As introduced in the Chap. 2, Dion–Jacobson-type layered perovskites have attracted much attention because of their novel physical and chemical properties such as ferroelectricity, photocatalyst, magnetism, and electrical conduction. The research in the caption presents a series of Dion–Jacobson phases of oxide-ion conductors. Dion–Jacobson phase CsLa₂Ti₂NbO₁₀₋δ and its related compounds of CsLn₂Ti₂NbO₁₀ (Ln = La, Pr, Nd, Sm, Gd, Ho, and Yb) and CsLa_2–xM_xTi_2+yNb_1–yO_{10–x/2–y/2} (M = Ca, Sr, and Ba; x = 0, 0.1; y = 0.1, 0, and –0.1) were synthesized and some of the compositions’ electrical conductivity and crystal structure were investigated from room temperature to high temperature. Unlike the CsBi₂Ti₂NbO_10–δ discussed in the Chap. 2, Rietveld's analysis of high-temperature neutron and synchrotron X-ray diffraction data revealed no phase transition from room temperature to 800 °C in the mother phase of CsLa₂Ti₂NbO_10−δ, exhibiting good practical realizations and applications. Bond-valence-based energy landscapes of a test oxide ion show two-dimensional oxide-ion diffusion along the edges of an octahedron in the perovskite layers. The larger-sized Cs in CsLa₂Ti₂NbO_10–δ make the larger bottlenecks for oxide-ion migration, which leads to the lower activation energy for the oxide-ion conduction. The present finding of oxide-ion conductivities in the Dion–Jacobson phase CsLa₂Ti₂NbO_10–δ indicates that the wide possibility of Dion–Jacobson phase as oxide-ion conductors would open up new horizons in the discovery of other novel oxide-ion conductors, which based on the reported Dion–Jacobson phases.

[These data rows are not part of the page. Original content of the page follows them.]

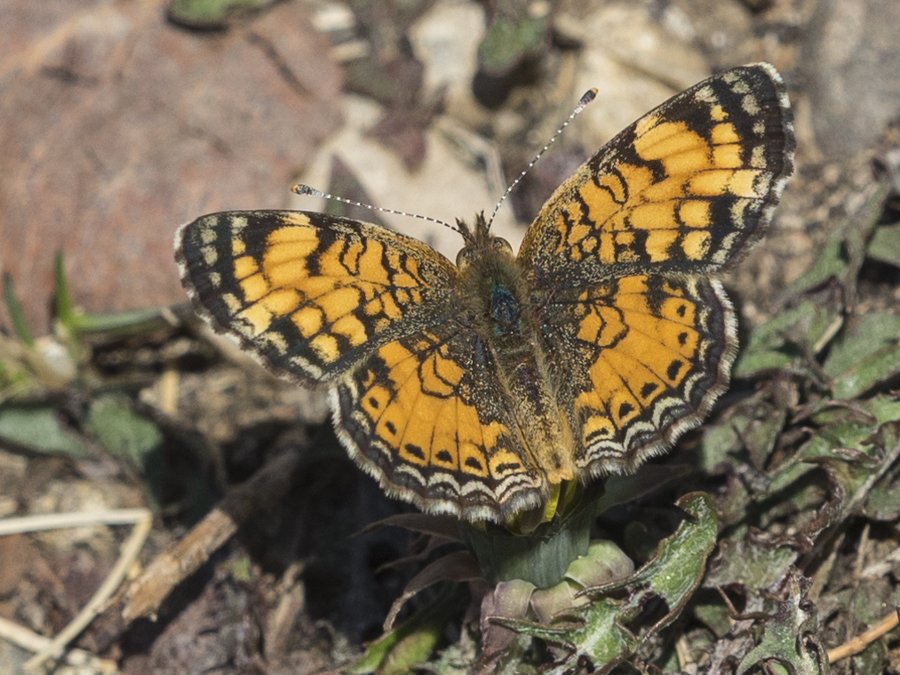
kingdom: Animalia
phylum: Arthropoda
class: Insecta
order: Lepidoptera
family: Nymphalidae
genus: Phyciodes
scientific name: Phyciodes tharos
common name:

Parts of this paper have been published in the following journal articles.

Zhang, W., Fujii, K., Ishiyama, T., Kandabashi, H., & Yashima, M. (2020). Dion–Jacobson-type oxide-ion conductor CsLa 2 Ti 2 NbO 10 − δ without phase transitions. Journal of Materials Chemistry A, 8(47), 25,085–25,093.

Oxide-ion conductors exhibit many applications in various electrochemical devices such as solid-oxide fuel cells, gas sensors, and separation membranes. And the oxide-ion conductivity of a material is strongly dependent on its crystal structure. Therefore, it is important to discover new structural families of oxide-ion conductors.